#### Your objective
In the passage on corn in native America, which kind of corn did the Indian peoples of New England favor?

#### Supplied passage
Typical of native America's corn complex--a collection of cultural beliefs and behaviors characterized by physical reliance on and spiritual commitment to the plant--is the story told by the Arikara, who lives along the Missouri River in what is now the state of North Dakota. A Great Plains group, the Arikara planted corn and augmented their diet with buffalo obtained on the prairies. Long ago, they say, the divinity Nishanu took an ear of corn from his field in the sky and transformed it into Mother Corn. When Mother Corn came to earth, she led the Arikara's ancestors up from their dark underground home. Thereafter the Arikara, grateful for the gifts of the brilliant creation they found on the earth's surface, sang a poem to Mother Corn, "through whose mediation we enjoy all these benefits."
Revered as Mother Corn, source of life, the plant is widely perceived in native America as the most fundamental element required for promoting human existence. To understand why this is so, how corn became the legendary staff of life and rooted itself firmly in ethereal soil, we must consider its extraordinary value as a source of food.
Corn as maize
The pastoral shepherds among the Navajo of North America's arid Four Corners region--where the borders of Arizona, New Mexico, Colorado, and Utah meet--looking to more than mutton for sustenance, put the matter succinctly: "Corn is life itself."
Corn, a member of the grass family, exists in a number of varieties (the Inca of Peru grew about three hundred). The basic types are dent corn, flint corn, flour corn, popcorn, and the sweet corn sold in supermarkets. Each subspecies is adapted to a different climate: Flint corn was favored by the Indian peoples of cold, moist New England; dent corn grew in the moist but warm Southeast; and southwesterners still cultivate flour corn in their arid region. Over the years, intense hybridization has transformed corn into the staple food in Mexico, Central and South America, Africa, and parts of Asia.

#### Data segment
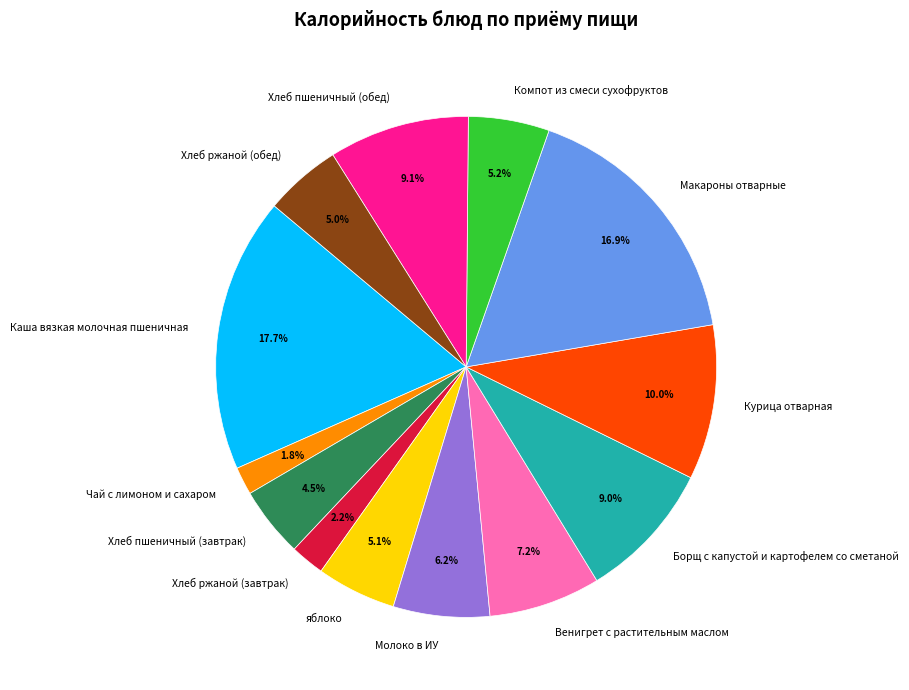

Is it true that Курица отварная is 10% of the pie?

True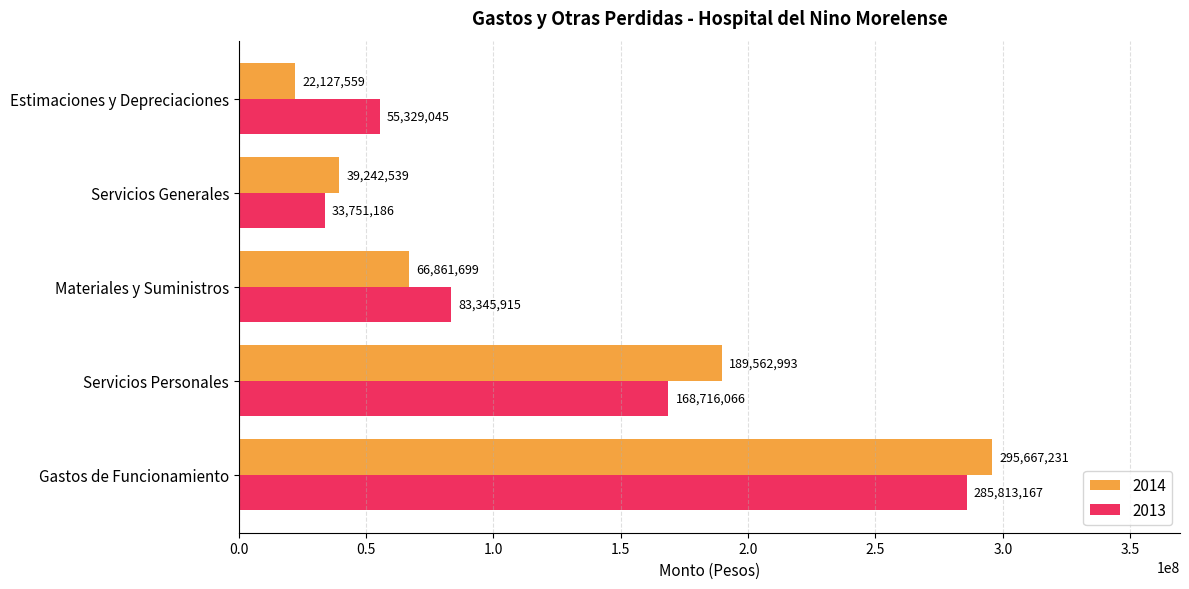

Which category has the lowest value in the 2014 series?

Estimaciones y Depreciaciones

#### Written response
Flint corn.